THE DATA.
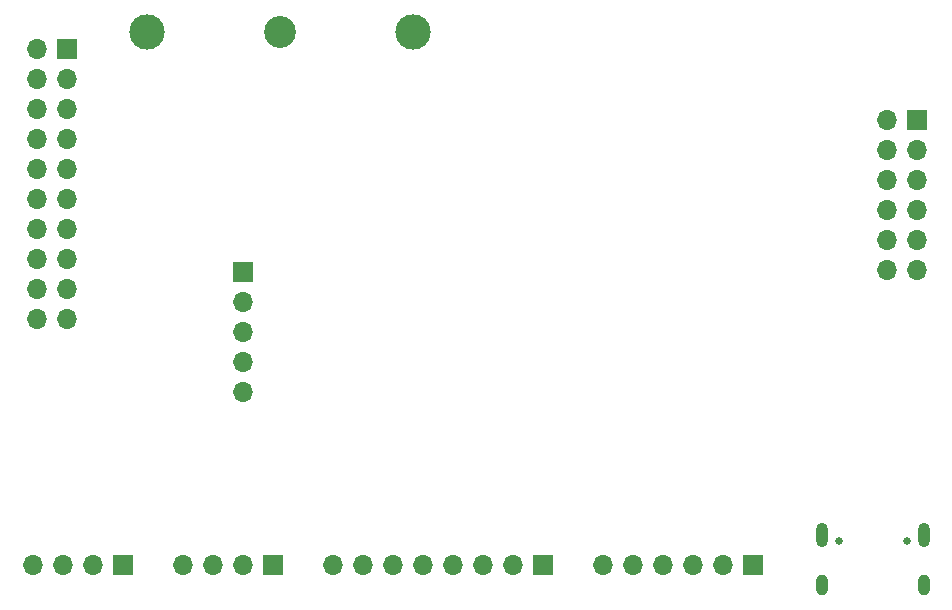
<source format=gbr>
%TF.GenerationSoftware,KiCad,Pcbnew,7.0.5*%
%TF.CreationDate,2023-06-26T01:29:26+02:00*%
%TF.ProjectId,GigaVesc,47696761-5665-4736-932e-6b696361645f,rev?*%
%TF.SameCoordinates,Original*%
%TF.FileFunction,Soldermask,Bot*%
%TF.FilePolarity,Negative*%
%FSLAX46Y46*%
G04 Gerber Fmt 4.6, Leading zero omitted, Abs format (unit mm)*
G04 Created by KiCad (PCBNEW 7.0.5) date 2023-06-26 01:29:26*
%MOMM*%
%LPD*%
G01*
G04 APERTURE LIST*
%ADD10R,1.700000X1.700000*%
%ADD11O,1.700000X1.700000*%
%ADD12C,2.700000*%
%ADD13C,3.000000*%
%ADD14C,0.650000*%
%ADD15O,1.000000X2.100000*%
%ADD16O,1.000000X1.800000*%
G04 APERTURE END LIST*
D10*
%TO.C,J7*%
X135890000Y-95890000D03*
D11*
X135890000Y-98430000D03*
X135890000Y-100970000D03*
X135890000Y-103510000D03*
X135890000Y-106050000D03*
%TD*%
D12*
%TO.C,F1*%
X139065000Y-75565000D03*
D13*
X127815000Y-75565000D03*
X150315000Y-75565000D03*
%TD*%
D14*
%TO.C,J9*%
X186340000Y-118680000D03*
X192120000Y-118680000D03*
D15*
X184910000Y-118180000D03*
D16*
X184910000Y-122360000D03*
D15*
X193550000Y-118180000D03*
D16*
X193550000Y-122360000D03*
%TD*%
D10*
%TO.C,J3*%
X138420000Y-120650000D03*
D11*
X135880000Y-120650000D03*
X133340000Y-120650000D03*
X130800000Y-120650000D03*
%TD*%
D10*
%TO.C,J1*%
X161275000Y-120650000D03*
D11*
X158735000Y-120650000D03*
X156195000Y-120650000D03*
X153655000Y-120650000D03*
X151115000Y-120650000D03*
X148575000Y-120650000D03*
X146035000Y-120650000D03*
X143495000Y-120650000D03*
%TD*%
D10*
%TO.C,J5*%
X179070000Y-120650000D03*
D11*
X176530000Y-120650000D03*
X173990000Y-120650000D03*
X171450000Y-120650000D03*
X168910000Y-120650000D03*
X166370000Y-120650000D03*
%TD*%
D10*
%TO.C,J8*%
X125730000Y-120650000D03*
D11*
X123190000Y-120650000D03*
X120650000Y-120650000D03*
X118110000Y-120650000D03*
%TD*%
D10*
%TO.C,J6*%
X121000000Y-77000000D03*
D11*
X118460000Y-77000000D03*
X121000000Y-79540000D03*
X118460000Y-79540000D03*
X121000000Y-82080000D03*
X118460000Y-82080000D03*
X121000000Y-84620000D03*
X118460000Y-84620000D03*
X121000000Y-87160000D03*
X118460000Y-87160000D03*
X121000000Y-89700000D03*
X118460000Y-89700000D03*
X121000000Y-92240000D03*
X118460000Y-92240000D03*
X121000000Y-94780000D03*
X118460000Y-94780000D03*
X121000000Y-97320000D03*
X118460000Y-97320000D03*
X121000000Y-99860000D03*
X118460000Y-99860000D03*
%TD*%
D10*
%TO.C,J2*%
X193000000Y-83000000D03*
D11*
X190460000Y-83000000D03*
X193000000Y-85540000D03*
X190460000Y-85540000D03*
X193000000Y-88080000D03*
X190460000Y-88080000D03*
X193000000Y-90620000D03*
X190460000Y-90620000D03*
X193000000Y-93160000D03*
X190460000Y-93160000D03*
X193000000Y-95700000D03*
X190460000Y-95700000D03*
%TD*%
M02*

</source>
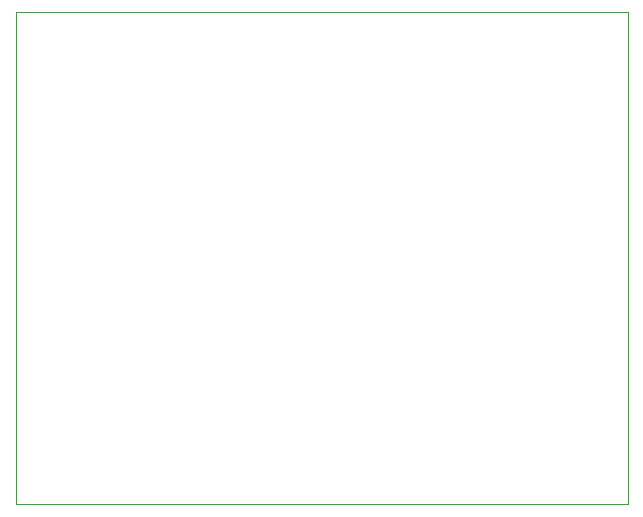
<source format=gbr>
G04 #@! TF.GenerationSoftware,KiCad,Pcbnew,(5.1.6)-1*
G04 #@! TF.CreationDate,2020-09-08T19:34:43-04:00*
G04 #@! TF.ProjectId,PayloadPrototypeBoard,5061796c-6f61-4645-9072-6f746f747970,rev?*
G04 #@! TF.SameCoordinates,Original*
G04 #@! TF.FileFunction,Profile,NP*
%FSLAX46Y46*%
G04 Gerber Fmt 4.6, Leading zero omitted, Abs format (unit mm)*
G04 Created by KiCad (PCBNEW (5.1.6)-1) date 2020-09-08 19:34:43*
%MOMM*%
%LPD*%
G01*
G04 APERTURE LIST*
G04 #@! TA.AperFunction,Profile*
%ADD10C,0.050000*%
G04 #@! TD*
G04 APERTURE END LIST*
D10*
X26924000Y-101092000D02*
X26924000Y-59436000D01*
X78740000Y-101092000D02*
X26924000Y-101092000D01*
X78740000Y-59436000D02*
X78740000Y-101092000D01*
X26924000Y-59436000D02*
X78740000Y-59436000D01*
M02*

</source>
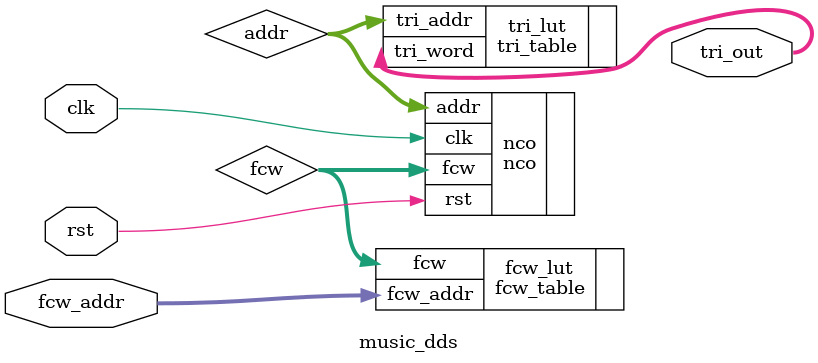
<source format=v>
/*************************************************************************
 * Module name:		music_dds
 * Input arg(s):	Clock, reset, input note
 * Output arg(s):	Single triangle waveform output
 * Description:		Top-level module for a digital direct synthesizer
 *************************************************************************/
`timescale 1ns / 1ps
module music_dds(
	// port declarations
    input clk, rst,
    input [6:0] fcw_addr,
    output [15:0] tri_out
    );
    
	// internal signal declarations
    wire [23:0] fcw;
    wire [11:0] addr;

    // frequency control word ROM instantiation
    fcw_table fcw_lut(.fcw_addr(fcw_addr), .fcw(fcw));
    
    // numerically-controlled oscillator instantiation
    nco nco(.clk(clk), .rst(rst), .fcw(fcw), .addr(addr));
   
    // triangle values values ROM instantiation
    tri_table tri_lut(
        .tri_addr(addr), .tri_word(tri_out));

endmodule

</source>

WORK INSTRUCTION. Restate the listing above word for word, and skip the pictures.

SOLVED PROBLEM.
<source format=gbr>
%TF.GenerationSoftware,KiCad,Pcbnew,7.0.5*%
%TF.CreationDate,2023-06-26T01:29:26+02:00*%
%TF.ProjectId,GigaVesc,47696761-5665-4736-932e-6b696361645f,rev?*%
%TF.SameCoordinates,Original*%
%TF.FileFunction,Soldermask,Bot*%
%TF.FilePolarity,Negative*%
%FSLAX46Y46*%
G04 Gerber Fmt 4.6, Leading zero omitted, Abs format (unit mm)*
G04 Created by KiCad (PCBNEW 7.0.5) date 2023-06-26 01:29:26*
%MOMM*%
%LPD*%
G01*
G04 APERTURE LIST*
%ADD10R,1.700000X1.700000*%
%ADD11O,1.700000X1.700000*%
%ADD12C,2.700000*%
%ADD13C,3.000000*%
%ADD14C,0.650000*%
%ADD15O,1.000000X2.100000*%
%ADD16O,1.000000X1.800000*%
G04 APERTURE END LIST*
D10*
%TO.C,J7*%
X135890000Y-95890000D03*
D11*
X135890000Y-98430000D03*
X135890000Y-100970000D03*
X135890000Y-103510000D03*
X135890000Y-106050000D03*
%TD*%
D12*
%TO.C,F1*%
X139065000Y-75565000D03*
D13*
X127815000Y-75565000D03*
X150315000Y-75565000D03*
%TD*%
D14*
%TO.C,J9*%
X186340000Y-118680000D03*
X192120000Y-118680000D03*
D15*
X184910000Y-118180000D03*
D16*
X184910000Y-122360000D03*
D15*
X193550000Y-118180000D03*
D16*
X193550000Y-122360000D03*
%TD*%
D10*
%TO.C,J3*%
X138420000Y-120650000D03*
D11*
X135880000Y-120650000D03*
X133340000Y-120650000D03*
X130800000Y-120650000D03*
%TD*%
D10*
%TO.C,J1*%
X161275000Y-120650000D03*
D11*
X158735000Y-120650000D03*
X156195000Y-120650000D03*
X153655000Y-120650000D03*
X151115000Y-120650000D03*
X148575000Y-120650000D03*
X146035000Y-120650000D03*
X143495000Y-120650000D03*
%TD*%
D10*
%TO.C,J5*%
X179070000Y-120650000D03*
D11*
X176530000Y-120650000D03*
X173990000Y-120650000D03*
X171450000Y-120650000D03*
X168910000Y-120650000D03*
X166370000Y-120650000D03*
%TD*%
D10*
%TO.C,J8*%
X125730000Y-120650000D03*
D11*
X123190000Y-120650000D03*
X120650000Y-120650000D03*
X118110000Y-120650000D03*
%TD*%
D10*
%TO.C,J6*%
X121000000Y-77000000D03*
D11*
X118460000Y-77000000D03*
X121000000Y-79540000D03*
X118460000Y-79540000D03*
X121000000Y-82080000D03*
X118460000Y-82080000D03*
X121000000Y-84620000D03*
X118460000Y-84620000D03*
X121000000Y-87160000D03*
X118460000Y-87160000D03*
X121000000Y-89700000D03*
X118460000Y-89700000D03*
X121000000Y-92240000D03*
X118460000Y-92240000D03*
X121000000Y-94780000D03*
X118460000Y-94780000D03*
X121000000Y-97320000D03*
X118460000Y-97320000D03*
X121000000Y-99860000D03*
X118460000Y-99860000D03*
%TD*%
D10*
%TO.C,J2*%
X193000000Y-83000000D03*
D11*
X190460000Y-83000000D03*
X193000000Y-85540000D03*
X190460000Y-85540000D03*
X193000000Y-88080000D03*
X190460000Y-88080000D03*
X193000000Y-90620000D03*
X190460000Y-90620000D03*
X193000000Y-93160000D03*
X190460000Y-93160000D03*
X193000000Y-95700000D03*
X190460000Y-95700000D03*
%TD*%
M02*

</source>
<source format=gbr>
G04 #@! TF.GenerationSoftware,KiCad,Pcbnew,(5.1.6)-1*
G04 #@! TF.CreationDate,2020-09-08T19:34:43-04:00*
G04 #@! TF.ProjectId,PayloadPrototypeBoard,5061796c-6f61-4645-9072-6f746f747970,rev?*
G04 #@! TF.SameCoordinates,Original*
G04 #@! TF.FileFunction,Profile,NP*
%FSLAX46Y46*%
G04 Gerber Fmt 4.6, Leading zero omitted, Abs format (unit mm)*
G04 Created by KiCad (PCBNEW (5.1.6)-1) date 2020-09-08 19:34:43*
%MOMM*%
%LPD*%
G01*
G04 APERTURE LIST*
G04 #@! TA.AperFunction,Profile*
%ADD10C,0.050000*%
G04 #@! TD*
G04 APERTURE END LIST*
D10*
X26924000Y-101092000D02*
X26924000Y-59436000D01*
X78740000Y-101092000D02*
X26924000Y-101092000D01*
X78740000Y-59436000D02*
X78740000Y-101092000D01*
X26924000Y-59436000D02*
X78740000Y-59436000D01*
M02*

</source>
<source format=v>
/*************************************************************************
 * Module name:		music_dds
 * Input arg(s):	Clock, reset, input note
 * Output arg(s):	Single triangle waveform output
 * Description:		Top-level module for a digital direct synthesizer
 *************************************************************************/
`timescale 1ns / 1ps
module music_dds(
	// port declarations
    input clk, rst,
    input [6:0] fcw_addr,
    output [15:0] tri_out
    );
    
	// internal signal declarations
    wire [23:0] fcw;
    wire [11:0] addr;

    // frequency control word ROM instantiation
    fcw_table fcw_lut(.fcw_addr(fcw_addr), .fcw(fcw));
    
    // numerically-controlled oscillator instantiation
    nco nco(.clk(clk), .rst(rst), .fcw(fcw), .addr(addr));
   
    // triangle values values ROM instantiation
    tri_table tri_lut(
        .tri_addr(addr), .tri_word(tri_out));

endmodule

</source>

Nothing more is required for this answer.